:: Problem description ::
All entries must be repeated exactly; do not include the pictures.

:: Supplied entries ::
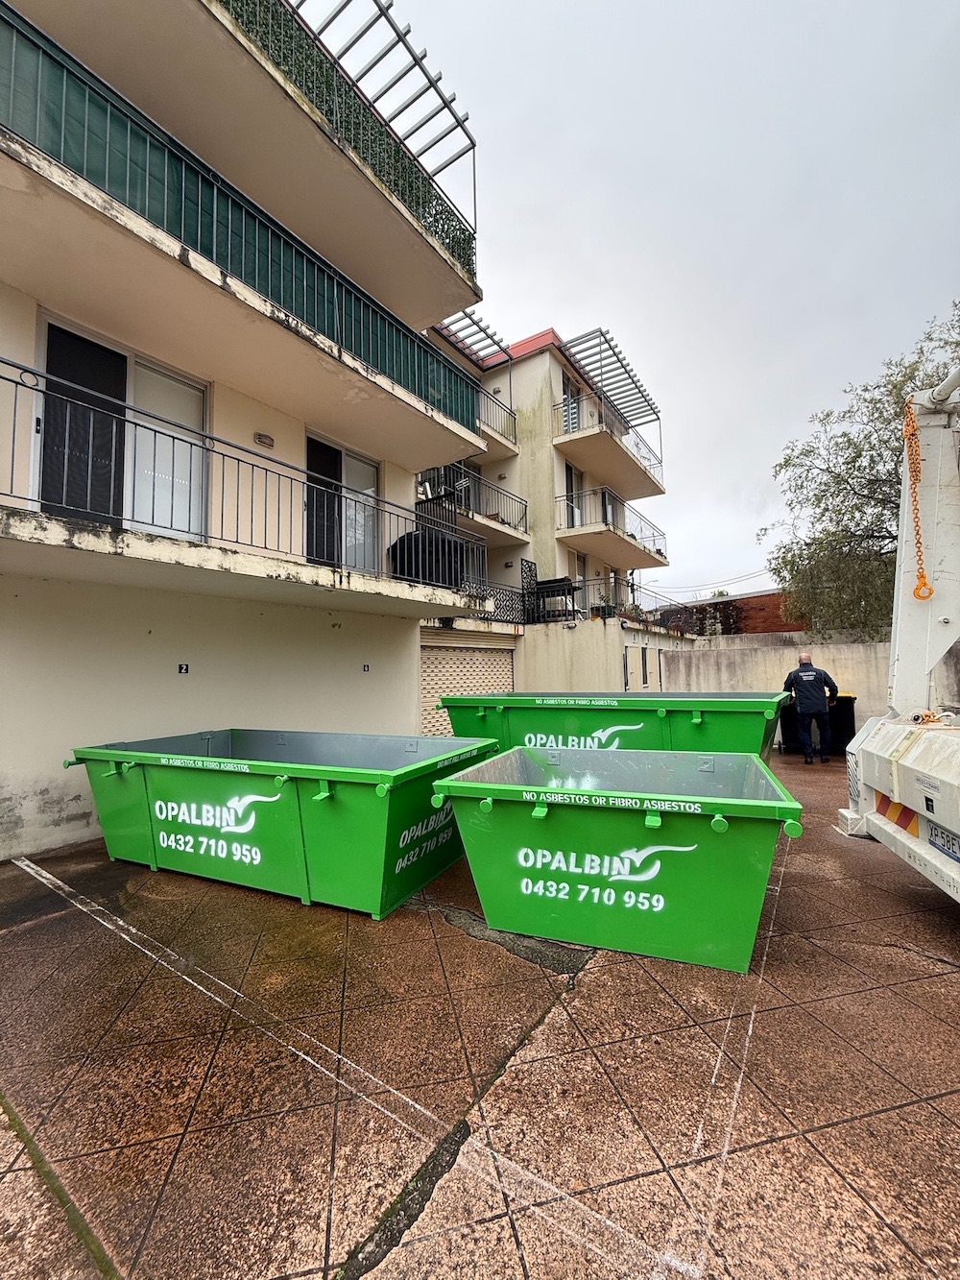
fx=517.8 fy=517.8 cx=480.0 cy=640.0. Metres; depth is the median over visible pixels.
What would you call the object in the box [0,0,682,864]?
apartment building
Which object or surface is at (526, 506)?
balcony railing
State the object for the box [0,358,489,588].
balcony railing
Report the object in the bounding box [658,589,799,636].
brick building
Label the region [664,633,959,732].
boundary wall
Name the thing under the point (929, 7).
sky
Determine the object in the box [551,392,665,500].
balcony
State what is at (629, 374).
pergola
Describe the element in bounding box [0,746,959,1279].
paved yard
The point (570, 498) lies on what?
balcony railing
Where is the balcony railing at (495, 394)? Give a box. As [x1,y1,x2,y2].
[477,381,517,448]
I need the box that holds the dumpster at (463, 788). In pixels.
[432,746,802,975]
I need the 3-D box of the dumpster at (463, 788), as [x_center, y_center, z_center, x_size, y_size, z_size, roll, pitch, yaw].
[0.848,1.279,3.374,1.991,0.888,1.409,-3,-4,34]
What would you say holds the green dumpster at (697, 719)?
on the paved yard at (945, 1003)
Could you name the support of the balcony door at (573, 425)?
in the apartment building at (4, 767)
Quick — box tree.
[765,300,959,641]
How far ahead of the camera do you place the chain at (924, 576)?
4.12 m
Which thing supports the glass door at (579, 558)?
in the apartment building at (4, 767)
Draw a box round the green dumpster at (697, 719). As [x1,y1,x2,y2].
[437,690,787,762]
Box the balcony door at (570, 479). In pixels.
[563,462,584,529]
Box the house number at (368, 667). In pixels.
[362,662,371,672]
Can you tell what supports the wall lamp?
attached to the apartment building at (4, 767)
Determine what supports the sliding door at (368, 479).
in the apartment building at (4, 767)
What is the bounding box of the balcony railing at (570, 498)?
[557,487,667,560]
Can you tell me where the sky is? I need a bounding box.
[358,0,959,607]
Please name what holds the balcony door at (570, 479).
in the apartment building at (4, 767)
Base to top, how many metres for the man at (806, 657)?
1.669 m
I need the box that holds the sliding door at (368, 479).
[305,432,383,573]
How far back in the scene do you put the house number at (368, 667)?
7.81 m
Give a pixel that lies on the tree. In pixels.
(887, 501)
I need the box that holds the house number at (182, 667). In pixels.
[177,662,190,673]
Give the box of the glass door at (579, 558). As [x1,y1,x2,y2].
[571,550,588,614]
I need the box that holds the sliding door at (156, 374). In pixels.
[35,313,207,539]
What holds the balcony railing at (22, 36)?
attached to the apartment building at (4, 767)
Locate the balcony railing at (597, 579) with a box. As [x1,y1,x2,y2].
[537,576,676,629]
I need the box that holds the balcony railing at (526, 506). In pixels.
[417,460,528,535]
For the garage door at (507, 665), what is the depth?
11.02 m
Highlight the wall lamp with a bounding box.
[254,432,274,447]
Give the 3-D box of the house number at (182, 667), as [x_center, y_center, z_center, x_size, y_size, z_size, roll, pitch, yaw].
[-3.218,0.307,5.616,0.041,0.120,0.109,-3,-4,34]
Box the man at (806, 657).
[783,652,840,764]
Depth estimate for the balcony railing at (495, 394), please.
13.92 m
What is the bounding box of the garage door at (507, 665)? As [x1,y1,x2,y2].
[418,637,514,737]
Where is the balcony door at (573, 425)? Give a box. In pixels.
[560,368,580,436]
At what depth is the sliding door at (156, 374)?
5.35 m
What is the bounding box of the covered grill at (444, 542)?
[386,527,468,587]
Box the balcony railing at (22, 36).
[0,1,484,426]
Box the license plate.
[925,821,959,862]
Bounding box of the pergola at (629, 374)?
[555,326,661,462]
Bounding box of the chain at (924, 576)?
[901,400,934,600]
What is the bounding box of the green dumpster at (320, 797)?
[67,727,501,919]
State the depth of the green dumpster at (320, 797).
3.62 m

:: Solution to this problem ::
fx=517.8 fy=517.8 cx=480.0 cy=640.0. Metres; depth is the median over visible pixels.
What would you call the object in the box [0,0,682,864]?
apartment building
Which object or surface is at (526, 506)?
balcony railing
State the object for the box [0,358,489,588].
balcony railing
Report the object in the bounding box [658,589,799,636].
brick building
Label the region [664,633,959,732].
boundary wall
Name the thing under the point (929, 7).
sky
Determine the object in the box [551,392,665,500].
balcony
State what is at (629, 374).
pergola
Describe the element in bounding box [0,746,959,1279].
paved yard
The point (570, 498) lies on what?
balcony railing
Where is the balcony railing at (495, 394)? Give a box. As [x1,y1,x2,y2].
[477,381,517,448]
I need the box that holds the dumpster at (463, 788). In pixels.
[432,746,802,975]
I need the 3-D box of the dumpster at (463, 788), as [x_center, y_center, z_center, x_size, y_size, z_size, roll, pitch, yaw].
[0.848,1.279,3.374,1.991,0.888,1.409,-3,-4,34]
What would you say holds the green dumpster at (697, 719)?
on the paved yard at (945, 1003)
Could you name the support of the balcony door at (573, 425)?
in the apartment building at (4, 767)
Quick — box tree.
[765,300,959,641]
How far ahead of the camera do you place the chain at (924, 576)?
4.12 m
Which thing supports the glass door at (579, 558)?
in the apartment building at (4, 767)
Draw a box round the green dumpster at (697, 719). As [x1,y1,x2,y2].
[437,690,787,762]
Box the balcony door at (570, 479). In pixels.
[563,462,584,529]
Box the house number at (368, 667). In pixels.
[362,662,371,672]
Can you tell what supports the wall lamp?
attached to the apartment building at (4, 767)
Determine what supports the sliding door at (368, 479).
in the apartment building at (4, 767)
What is the bounding box of the balcony railing at (570, 498)?
[557,487,667,560]
Can you tell me where the sky is? I need a bounding box.
[358,0,959,607]
Please name what holds the balcony door at (570, 479).
in the apartment building at (4, 767)
Base to top, how many metres for the man at (806, 657)?
1.669 m
I need the box that holds the sliding door at (368, 479).
[305,432,383,573]
How far back in the scene do you put the house number at (368, 667)?
7.81 m
Give a pixel that lies on the tree. In pixels.
(887, 501)
I need the box that holds the house number at (182, 667). In pixels.
[177,662,190,673]
Give the box of the glass door at (579, 558). As [x1,y1,x2,y2].
[571,550,588,614]
I need the box that holds the sliding door at (156, 374). In pixels.
[35,313,207,539]
What holds the balcony railing at (22, 36)?
attached to the apartment building at (4, 767)
Locate the balcony railing at (597, 579) with a box. As [x1,y1,x2,y2].
[537,576,676,629]
I need the box that holds the balcony railing at (526, 506). In pixels.
[417,460,528,535]
For the garage door at (507, 665), what is the depth?
11.02 m
Highlight the wall lamp with a bounding box.
[254,432,274,447]
Give the 3-D box of the house number at (182, 667), as [x_center, y_center, z_center, x_size, y_size, z_size, roll, pitch, yaw].
[-3.218,0.307,5.616,0.041,0.120,0.109,-3,-4,34]
Box the man at (806, 657).
[783,652,840,764]
Depth estimate for the balcony railing at (495, 394), please.
13.92 m
What is the bounding box of the garage door at (507, 665)? As [x1,y1,x2,y2].
[418,637,514,737]
Where is the balcony door at (573, 425)? Give a box. In pixels.
[560,368,580,436]
At what depth is the sliding door at (156, 374)?
5.35 m
What is the bounding box of the covered grill at (444, 542)?
[386,527,468,587]
Box the balcony railing at (22, 36).
[0,1,484,426]
Box the license plate.
[925,821,959,862]
Bounding box of the pergola at (629, 374)?
[555,326,661,462]
Bounding box of the chain at (924, 576)?
[901,400,934,600]
What is the bounding box of the green dumpster at (320, 797)?
[67,727,501,919]
State the depth of the green dumpster at (320, 797).
3.62 m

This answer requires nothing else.